The structure of the package is as important as the headline value. The supply contract runs for eight years, while a separate agreement covers maintenance of the components for 20 years. That reflects a broader shift in rail infrastructure procurement, where clients are increasingly looking for predictable performance over asset life rather than a simple supply-and-install arrangement. The turnout package is therefore not just a replacement scheme for ageing hardware; it is a lifecycle commitment on one of the most sensitive parts of the network.
HSL 1 entered service in 1997, and the latest award is tied to a wider modernisation of the route as critical components approach the point where renewal can no longer be deferred. On high-speed infrastructure, turnouts sit among the most demanding pieces of permanent way, carrying a disproportionate share of safety, availability, and maintenance risk. Failure or underperformance does not stay local for long on a route of this type. It affects reliability, pathing, and confidence across an international corridor.
The technology specified by Vossloh points to why the package matters. The new turnouts are equipped with sensors that continuously monitor the condition of both the point machine and the turnout itself, feeding data back to support maintenance decisions. That is increasingly the direction of travel across core infrastructure assets. Rail renewals are moving away from purely time-based intervention and towards condition-led decision-making, where operators try to detect wear, drift, or emerging faults before they become service incidents.

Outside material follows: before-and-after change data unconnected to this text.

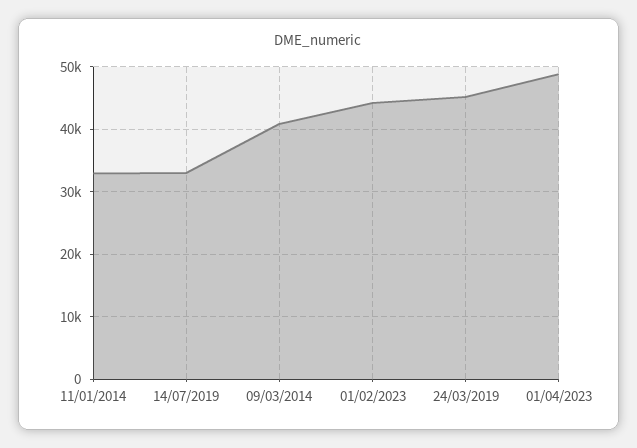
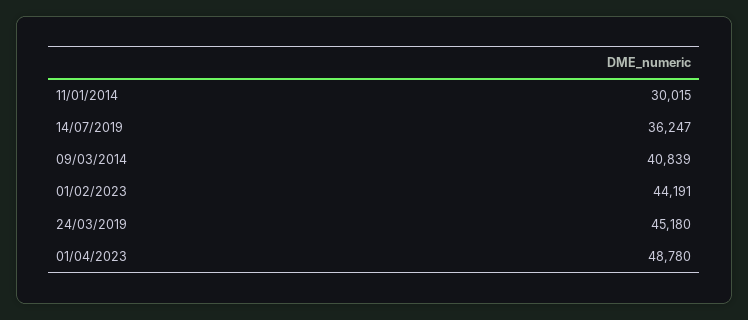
11/01/2014: 33000 -> 30015
14/07/2019: 33000 -> 36247

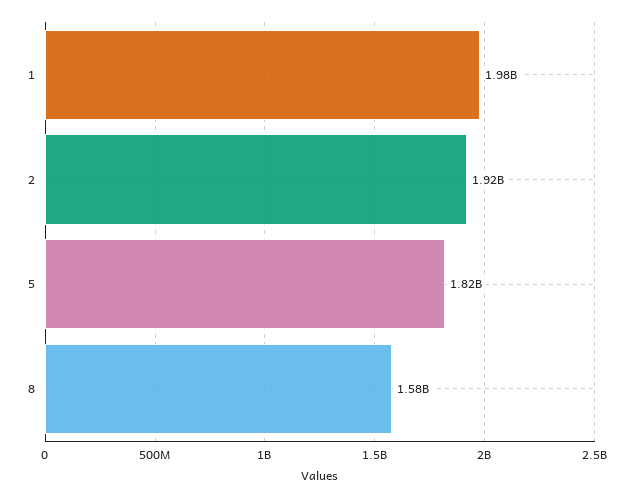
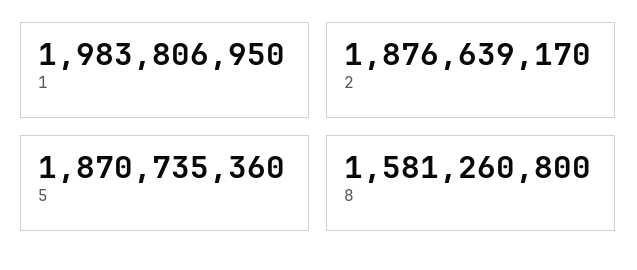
2: 1920000000 -> 1876639170
5: 1820000000 -> 1870735360

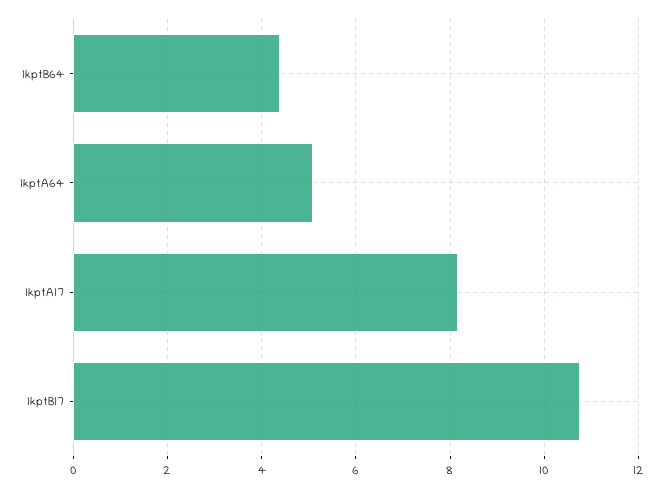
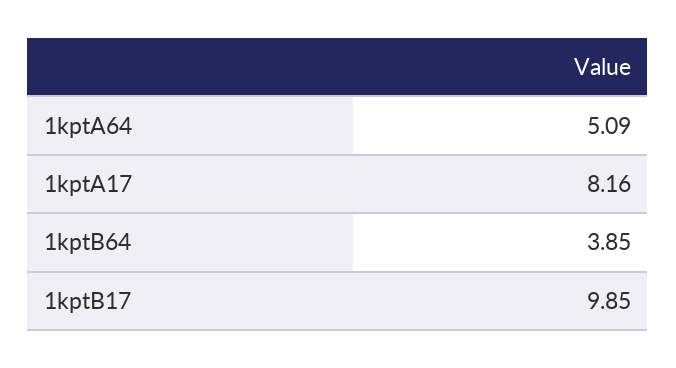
1kptB64: 4.4 -> 3.85
1kptB17: 10.8 -> 9.85

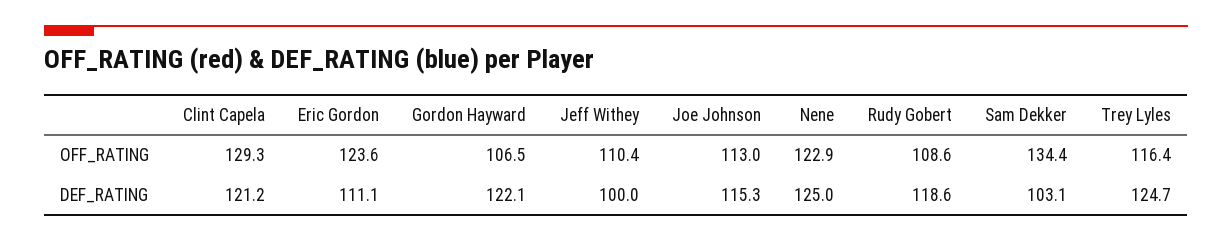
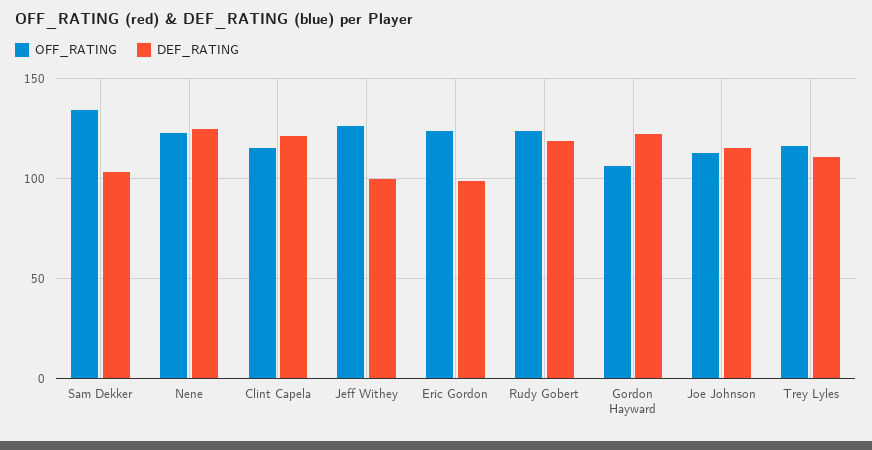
OFF_RATING, Clint Capela: 129.3 -> 115
OFF_RATING, Jeff Withey: 110.4 -> 125
OFF_RATING, Rudy Gobert: 108.6 -> 125
DEF_RATING, Eric Gordon: 111.1 -> 100
DEF_RATING, Trey Lyles: 124.7 -> 110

That does not make maintenance simpler, but it can make it more targeted. On busy routes, the value lies in reducing unnecessary possessions while improving confidence that critical assets are being watched closely enough to intervene before reliability drops. The practical gain is not only lower fault risk; it is better use of engineering windows, less reactive work, and a clearer view of how components are performing under real operating conditions. For infrastructure owners, that is where digital monitoring starts to translate into commercial value.
The award also says something about the industrial direction of European rail renewal. Infrabel is framing the work as part of a longer-term plan for safety, reliability, and sustainability on the Brussels–Paris route, while Vossloh is emphasising the technical demands of high-speed operation and the importance of maintenance support alongside component supply. The common thread is that renewal packages are becoming more integrated, with manufacturing, data, and service tied together instead of procured in isolation.
For the supply chain, that has clear implications. Contractors and specialist rail businesses are being drawn into programmes where product performance, digital monitoring, and maintainability carry greater weight at tender stage. The best opportunities are not confined to those who can manufacture the component; they also extend to businesses that can support installation logistics, possession planning, data handling, and long-term asset stewardship. HSL 1 is a relatively contained package in headline value, but it sits on a strategic European route and shows how infrastructure managers are now buying for reliability over decades rather than for a single renewal season. That is likely to become more common as high-speed assets built in the 1990s and early 2000s move deeper into replacement cycles.